| There are several issues with relying solely on feature tests. Feature tests often need to span large parts of an application, so there is a often significant amount of overhead (both code and test-time) in repeating identical-except-for-one-value. Feature tests often can't test the corner cases of internal code. For example, one hallmark of quality software is that it degrades gracefully in the presence of unexpected inputs. So, while the UI might prevent out-of-range values, programmers often choose to also check value ranges at, for example, the top of a stored procedure. This means that you can't test that code with an app-level feature test because a correct UI won't let you enter values to trigger the stored proc's failure case. Another big issue is the combinatorial explosion. If you have a processing pipeline, like filters in a sound or image processing app or validation and authorization checks in a line-of-business app, the number of configuration and data values that need to be tested for each stage needs multiply together if you only feature test.

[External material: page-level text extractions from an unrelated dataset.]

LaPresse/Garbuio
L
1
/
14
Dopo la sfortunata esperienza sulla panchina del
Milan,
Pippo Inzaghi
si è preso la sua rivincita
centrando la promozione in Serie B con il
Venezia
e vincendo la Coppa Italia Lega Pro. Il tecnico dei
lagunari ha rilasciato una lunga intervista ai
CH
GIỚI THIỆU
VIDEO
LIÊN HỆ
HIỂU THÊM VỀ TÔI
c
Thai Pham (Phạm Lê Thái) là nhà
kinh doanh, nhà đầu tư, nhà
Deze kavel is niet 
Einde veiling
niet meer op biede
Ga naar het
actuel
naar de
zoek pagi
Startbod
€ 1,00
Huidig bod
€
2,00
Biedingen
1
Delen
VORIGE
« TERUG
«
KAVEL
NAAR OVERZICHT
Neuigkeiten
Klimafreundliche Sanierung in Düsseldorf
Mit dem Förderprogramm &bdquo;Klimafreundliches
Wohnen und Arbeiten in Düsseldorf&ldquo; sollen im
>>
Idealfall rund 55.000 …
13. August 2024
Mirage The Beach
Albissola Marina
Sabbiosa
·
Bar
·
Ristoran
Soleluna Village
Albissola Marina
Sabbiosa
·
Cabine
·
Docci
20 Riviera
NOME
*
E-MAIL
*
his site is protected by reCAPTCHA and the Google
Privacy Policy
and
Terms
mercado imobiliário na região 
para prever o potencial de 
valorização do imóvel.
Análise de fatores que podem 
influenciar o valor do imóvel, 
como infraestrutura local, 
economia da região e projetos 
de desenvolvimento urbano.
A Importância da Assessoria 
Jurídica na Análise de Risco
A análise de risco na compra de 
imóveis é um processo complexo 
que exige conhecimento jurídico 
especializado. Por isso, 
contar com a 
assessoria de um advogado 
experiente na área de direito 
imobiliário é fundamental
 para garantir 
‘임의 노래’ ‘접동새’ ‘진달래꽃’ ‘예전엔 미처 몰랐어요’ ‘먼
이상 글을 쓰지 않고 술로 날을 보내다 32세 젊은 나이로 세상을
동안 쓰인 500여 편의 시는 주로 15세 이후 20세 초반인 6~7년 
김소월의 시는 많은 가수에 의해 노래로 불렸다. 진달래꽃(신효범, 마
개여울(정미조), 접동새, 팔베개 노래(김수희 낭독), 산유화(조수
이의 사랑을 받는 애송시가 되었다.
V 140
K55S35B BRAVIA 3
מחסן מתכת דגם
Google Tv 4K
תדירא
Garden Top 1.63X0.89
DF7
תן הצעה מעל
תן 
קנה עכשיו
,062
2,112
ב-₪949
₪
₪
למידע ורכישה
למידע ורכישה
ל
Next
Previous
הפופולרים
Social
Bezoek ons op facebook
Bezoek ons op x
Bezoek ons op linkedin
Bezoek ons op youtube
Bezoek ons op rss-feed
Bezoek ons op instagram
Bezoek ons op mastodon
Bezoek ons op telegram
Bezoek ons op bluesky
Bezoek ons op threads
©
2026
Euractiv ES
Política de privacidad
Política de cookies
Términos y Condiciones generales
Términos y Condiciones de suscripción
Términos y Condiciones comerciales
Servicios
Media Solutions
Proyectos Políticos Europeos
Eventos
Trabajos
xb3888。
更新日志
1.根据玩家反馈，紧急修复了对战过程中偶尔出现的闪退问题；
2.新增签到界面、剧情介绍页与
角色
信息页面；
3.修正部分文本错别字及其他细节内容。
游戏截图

Unit testing allows you to make sure each of the stages works "well enough"[1], then you can use far fewer integration and feature tests to make sure that the stages cooperate properly and that system requirements are met (two overlapping, but different, concerns). [1] However the engineer, team or industry defines "well enough". [Edit: split up the wall 'o text] |
Time-consuming nature of feature tests can be an issue, but often is mitigated by automated testing on commit, merge, etc. But not always of course.
I agree with combinatorial explosion however it can sometimes be mitigated by procedurally generating tests.